ALM (Application Lifecycle Management)
ALM (Application Lifecycle Management) bezeichnet die koordinierte Verwaltung des gesamten Software-Lebenszyklus — von Anforderungen über Entwurf, Implementierung und Test bis zu Release und Wartung — samt der Prozesse und Werkzeuge, die diese Disziplinen verbinden. Die Kernidee: Die Artefakte der Entwicklung entstehen nicht in getrennten Abteilungswelten, sondern bleiben über den Lebenszyklus hinweg miteinander verknüpft und nachvollziehbar.
Welche Disziplinen umfasst ALM?
ALM bündelt Disziplinen, die traditionell in getrennten Werkzeugen und Verantwortlichkeiten leben:
| Disziplin | Inhalt |
|---|---|
| Anforderungsmanagement | Anforderungen erfassen, versionieren, verknüpfen |
| Änderungs- und Konfigurationsmanagement | Änderungen steuern, Stände reproduzierbar halten |
| Test- und Qualitätsmanagement | Testfälle planen, Ergebnisse Anforderungen zuordnen |
| Build- und Release-Management | Software integrieren, freigeben, ausliefern |
| Projekt- und Prozesssteuerung | Arbeit planen, Fortschritt und Reifegrad sichtbar machen |
Der Mehrwert liegt in den Querbeziehungen: Erst wenn eine Anforderung mit ihrer Implementierung, ihren Testfällen und dem Release verknüpft ist, in dem sie ausgeliefert wurde, lassen sich Fragen wie „Was ist von dieser Änderung betroffen?" oder „Ist diese Anforderung getestet?" ohne manuelle Recherche beantworten.
ALM-Werkzeuge
Typische ALM-Plattformen im Engineering-Umfeld sind Siemens Polarion, PTC Codebeamer, Jama Connect und IBM Engineering Lifecycle Management (mit DOORS für das Anforderungsmanagement); daneben decken Kombinationen um Jira und Git-basierte Plattformen wie GitLab Teile des Lebenszyklus ab. Zwei Grundmuster stehen sich gegenüber: integrierte Suiten, die möglichst viele Disziplinen in einer Plattform vereinen, und Best-of-Breed-Landschaften, die spezialisierte Werkzeuge je Disziplin kombinieren. Beide Ansätze sind legitim — die Suite erkauft Durchgängigkeit mit geringerer Spezialisierung, Best-of-Breed erkauft Spezialisierung mit Integrationsaufwand.

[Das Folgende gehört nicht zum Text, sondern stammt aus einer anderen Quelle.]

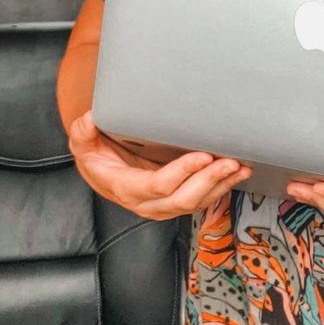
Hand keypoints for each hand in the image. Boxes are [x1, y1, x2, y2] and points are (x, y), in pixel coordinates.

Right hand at [69, 110, 250, 220]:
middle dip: (209, 181)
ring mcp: (163, 205)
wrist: (101, 171)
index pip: (158, 185)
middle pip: (183, 199)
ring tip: (240, 167)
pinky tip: (238, 175)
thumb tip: (90, 119)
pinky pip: (202, 200)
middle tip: (229, 162)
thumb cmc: (96, 156)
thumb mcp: (83, 143)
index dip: (182, 172)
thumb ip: (84, 132)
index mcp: (126, 188)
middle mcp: (147, 203)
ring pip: (196, 203)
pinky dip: (222, 188)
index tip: (202, 155)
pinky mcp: (176, 200)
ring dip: (221, 186)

Abgrenzung: ALM, PLM und DevOps
PLM (Product Lifecycle Management) ist das Gegenstück für das physische Produkt: Mechanik, Elektronik, Stücklisten, Fertigungsdaten. Bei eingebetteten Systemen überlappen ALM und PLM zwangsläufig, denn die Software ist Teil des Produkts — die Abstimmung beider Welten ist eine der klassischen Integrationsaufgaben im Systems Engineering. DevOps wiederum automatisiert den Weg von der Codeänderung in den Betrieb; ALM spannt den breiteren Governance-Rahmen darum, einschließlich Anforderungs-, Änderungs- und Nachweismanagement.
ALM in der Praxis: Tool-Silos sind die Regel
Das Versprechen des ALM — ein durchgängig verknüpfter Lebenszyklus — scheitert in der Praxis meist an gewachsenen Werkzeuglandschaften: Anforderungen liegen in DOORS oder Polarion, Architekturmodelle in MBSE-Werkzeugen, Code und Pipelines in GitLab, Tests in einem separaten Testmanagement. Zwischen diesen Silos entstehen genau die Lücken, in denen Nachvollziehbarkeit verloren geht — und die bei Audits nach ISO 26262 oder Automotive SPICE als fehlende Traceability sichtbar werden. Der realistische Weg ist selten die große Migration auf ein einziges Werkzeug, sondern die Integration des Bestands: eine Traceability-Schicht über den vorhandenen Werkzeugen, die Anforderungen, Modelle, Code und Tests zu durchgängigen Nachweisketten verbindet, ohne bestehende Investitionen zu ersetzen.